How many millimoles of H+ are present in 1.00 L of 1.24 M CF3CO2H solution?
My guess is that you are considering this a strong acid since there is no Ka listed.
moles = M x L
millimoles = M x mL.
To find the number of millimoles of H+ present in the solution, we need to use the concept of molarity (M). Molarity is defined as the number of moles of solute per liter of solution.
Given:
Volume of solution (V) = 1.00 L
Molarity of CF3CO2H (M) = 1.24 M
To calculate the number of millimoles of H+, we need to determine the number of moles of CF3CO2H, as it dissociates into H+ ions in solution. The molecular formula of CF3CO2H is CHF3O2.
Step 1: Calculate the number of moles of CF3CO2H:
Moles of CF3CO2H = Molarity × Volume
= 1.24 M × 1.00 L
= 1.24 moles
Step 2: Convert moles of CF3CO2H to H+ ions:
The balanced chemical equation for the dissociation of CF3CO2H is:
CF3CO2H → H+ + CF3CO2-
From the equation, we can see that 1 mole of CF3CO2H produces 1 mole of H+ ions.
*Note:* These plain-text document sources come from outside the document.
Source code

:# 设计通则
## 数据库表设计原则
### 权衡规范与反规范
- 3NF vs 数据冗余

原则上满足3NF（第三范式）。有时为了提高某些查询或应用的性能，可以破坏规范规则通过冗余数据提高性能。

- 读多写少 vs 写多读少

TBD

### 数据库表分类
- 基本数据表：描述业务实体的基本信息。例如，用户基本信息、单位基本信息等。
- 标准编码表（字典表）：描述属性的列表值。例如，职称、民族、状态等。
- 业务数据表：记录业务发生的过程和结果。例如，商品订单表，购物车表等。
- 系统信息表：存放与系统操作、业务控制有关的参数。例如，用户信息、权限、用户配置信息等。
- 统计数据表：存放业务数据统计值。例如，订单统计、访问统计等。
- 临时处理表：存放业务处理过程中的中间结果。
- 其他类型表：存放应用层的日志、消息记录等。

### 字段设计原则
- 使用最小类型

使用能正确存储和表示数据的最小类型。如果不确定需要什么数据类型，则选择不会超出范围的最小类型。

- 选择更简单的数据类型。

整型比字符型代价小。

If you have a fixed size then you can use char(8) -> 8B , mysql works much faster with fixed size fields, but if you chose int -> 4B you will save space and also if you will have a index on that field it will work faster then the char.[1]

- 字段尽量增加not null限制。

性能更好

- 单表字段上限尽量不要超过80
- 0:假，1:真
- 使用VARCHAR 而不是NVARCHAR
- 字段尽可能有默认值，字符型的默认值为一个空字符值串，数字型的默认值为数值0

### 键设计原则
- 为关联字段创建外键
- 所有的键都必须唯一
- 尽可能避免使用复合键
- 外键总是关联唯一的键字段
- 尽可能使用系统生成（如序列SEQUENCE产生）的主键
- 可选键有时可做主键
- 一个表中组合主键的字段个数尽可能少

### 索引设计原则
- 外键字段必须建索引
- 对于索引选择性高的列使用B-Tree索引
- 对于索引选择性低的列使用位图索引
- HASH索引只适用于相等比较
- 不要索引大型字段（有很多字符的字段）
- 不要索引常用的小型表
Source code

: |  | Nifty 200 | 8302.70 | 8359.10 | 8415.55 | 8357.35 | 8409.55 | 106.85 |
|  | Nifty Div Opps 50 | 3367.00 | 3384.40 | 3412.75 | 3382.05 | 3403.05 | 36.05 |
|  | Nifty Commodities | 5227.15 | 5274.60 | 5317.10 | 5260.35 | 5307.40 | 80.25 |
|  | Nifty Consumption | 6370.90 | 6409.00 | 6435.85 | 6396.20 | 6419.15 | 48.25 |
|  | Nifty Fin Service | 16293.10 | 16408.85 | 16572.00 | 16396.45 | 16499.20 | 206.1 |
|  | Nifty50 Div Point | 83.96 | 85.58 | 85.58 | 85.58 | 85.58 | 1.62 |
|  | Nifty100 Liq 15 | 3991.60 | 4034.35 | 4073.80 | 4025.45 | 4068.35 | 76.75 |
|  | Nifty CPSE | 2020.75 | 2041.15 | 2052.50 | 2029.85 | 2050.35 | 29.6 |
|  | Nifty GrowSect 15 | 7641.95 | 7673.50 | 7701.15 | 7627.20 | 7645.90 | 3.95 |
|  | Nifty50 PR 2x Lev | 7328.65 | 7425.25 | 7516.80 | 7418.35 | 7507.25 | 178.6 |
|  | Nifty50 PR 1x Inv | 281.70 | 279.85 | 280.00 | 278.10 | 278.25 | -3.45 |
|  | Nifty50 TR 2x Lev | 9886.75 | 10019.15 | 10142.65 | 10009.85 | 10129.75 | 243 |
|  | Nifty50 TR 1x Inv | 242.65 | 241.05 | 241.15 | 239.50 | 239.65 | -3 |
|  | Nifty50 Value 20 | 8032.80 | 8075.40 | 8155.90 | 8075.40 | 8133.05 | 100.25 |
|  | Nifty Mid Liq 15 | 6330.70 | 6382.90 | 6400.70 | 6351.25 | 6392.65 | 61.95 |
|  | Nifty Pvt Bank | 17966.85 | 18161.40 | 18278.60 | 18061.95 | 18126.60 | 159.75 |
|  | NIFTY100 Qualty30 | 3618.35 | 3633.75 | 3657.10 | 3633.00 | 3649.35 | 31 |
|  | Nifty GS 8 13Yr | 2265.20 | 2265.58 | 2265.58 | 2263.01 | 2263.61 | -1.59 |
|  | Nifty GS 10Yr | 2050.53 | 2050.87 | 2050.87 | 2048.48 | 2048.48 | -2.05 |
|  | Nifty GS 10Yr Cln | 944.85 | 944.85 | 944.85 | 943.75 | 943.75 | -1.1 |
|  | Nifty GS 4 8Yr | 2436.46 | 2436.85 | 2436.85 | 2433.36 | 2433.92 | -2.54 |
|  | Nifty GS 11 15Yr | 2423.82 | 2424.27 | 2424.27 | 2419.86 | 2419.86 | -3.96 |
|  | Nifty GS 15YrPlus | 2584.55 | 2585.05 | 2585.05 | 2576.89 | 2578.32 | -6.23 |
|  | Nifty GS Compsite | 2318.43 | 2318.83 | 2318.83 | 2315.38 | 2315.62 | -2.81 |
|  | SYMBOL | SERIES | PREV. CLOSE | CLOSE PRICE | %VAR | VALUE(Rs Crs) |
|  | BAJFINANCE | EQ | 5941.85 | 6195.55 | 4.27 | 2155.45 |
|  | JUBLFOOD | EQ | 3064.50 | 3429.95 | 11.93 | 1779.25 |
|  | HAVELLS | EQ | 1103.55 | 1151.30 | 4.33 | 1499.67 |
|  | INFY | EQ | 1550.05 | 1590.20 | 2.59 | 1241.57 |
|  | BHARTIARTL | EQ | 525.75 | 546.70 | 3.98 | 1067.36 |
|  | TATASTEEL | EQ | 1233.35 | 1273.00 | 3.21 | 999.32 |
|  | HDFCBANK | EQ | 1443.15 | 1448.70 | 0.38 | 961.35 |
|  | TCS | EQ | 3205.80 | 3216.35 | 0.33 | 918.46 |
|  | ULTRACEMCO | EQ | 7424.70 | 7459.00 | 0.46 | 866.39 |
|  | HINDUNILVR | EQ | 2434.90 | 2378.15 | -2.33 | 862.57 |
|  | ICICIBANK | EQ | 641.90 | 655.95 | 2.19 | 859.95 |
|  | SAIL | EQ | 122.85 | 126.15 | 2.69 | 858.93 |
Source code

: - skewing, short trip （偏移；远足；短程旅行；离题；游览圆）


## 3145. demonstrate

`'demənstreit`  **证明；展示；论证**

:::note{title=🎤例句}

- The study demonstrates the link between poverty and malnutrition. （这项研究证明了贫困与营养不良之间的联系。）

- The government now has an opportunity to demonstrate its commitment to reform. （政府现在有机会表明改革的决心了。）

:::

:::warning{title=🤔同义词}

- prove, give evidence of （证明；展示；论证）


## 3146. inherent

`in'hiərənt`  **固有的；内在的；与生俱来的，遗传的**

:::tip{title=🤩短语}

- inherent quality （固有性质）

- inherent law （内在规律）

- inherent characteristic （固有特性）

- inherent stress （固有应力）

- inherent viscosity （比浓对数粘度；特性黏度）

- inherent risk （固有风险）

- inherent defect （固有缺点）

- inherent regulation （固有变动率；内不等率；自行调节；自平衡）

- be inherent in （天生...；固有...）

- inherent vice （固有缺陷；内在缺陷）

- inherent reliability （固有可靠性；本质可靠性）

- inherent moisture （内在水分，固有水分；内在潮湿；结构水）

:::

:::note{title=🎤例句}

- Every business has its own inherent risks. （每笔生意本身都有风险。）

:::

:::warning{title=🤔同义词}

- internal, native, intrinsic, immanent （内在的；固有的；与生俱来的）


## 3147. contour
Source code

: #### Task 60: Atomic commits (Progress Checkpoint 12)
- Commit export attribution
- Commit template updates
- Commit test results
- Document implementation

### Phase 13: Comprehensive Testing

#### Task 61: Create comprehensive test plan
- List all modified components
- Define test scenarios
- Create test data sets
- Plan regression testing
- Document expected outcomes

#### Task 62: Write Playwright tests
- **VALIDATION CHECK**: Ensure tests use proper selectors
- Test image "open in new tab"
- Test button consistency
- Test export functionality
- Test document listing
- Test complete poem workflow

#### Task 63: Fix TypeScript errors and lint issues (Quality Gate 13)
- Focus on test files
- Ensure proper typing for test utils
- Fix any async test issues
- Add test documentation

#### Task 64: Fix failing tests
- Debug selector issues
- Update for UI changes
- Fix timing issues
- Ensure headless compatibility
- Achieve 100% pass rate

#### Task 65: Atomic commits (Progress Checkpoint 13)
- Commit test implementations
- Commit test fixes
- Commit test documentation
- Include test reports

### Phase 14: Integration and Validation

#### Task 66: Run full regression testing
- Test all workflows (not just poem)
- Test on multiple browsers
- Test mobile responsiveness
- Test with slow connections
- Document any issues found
Therefore, the number of moles of H+ ions is also 1.24 moles.
Step 3: Convert moles of H+ ions to millimoles:
1 mole = 1000 millimoles
Therefore, the number of millimoles of H+ ions is:
Millimoles of H+ = Moles of H+ × 1000
= 1.24 moles × 1000
= 1240 millimoles
So, there are 1240 millimoles of H+ ions present in 1.00 L of 1.24 M CF3CO2H solution.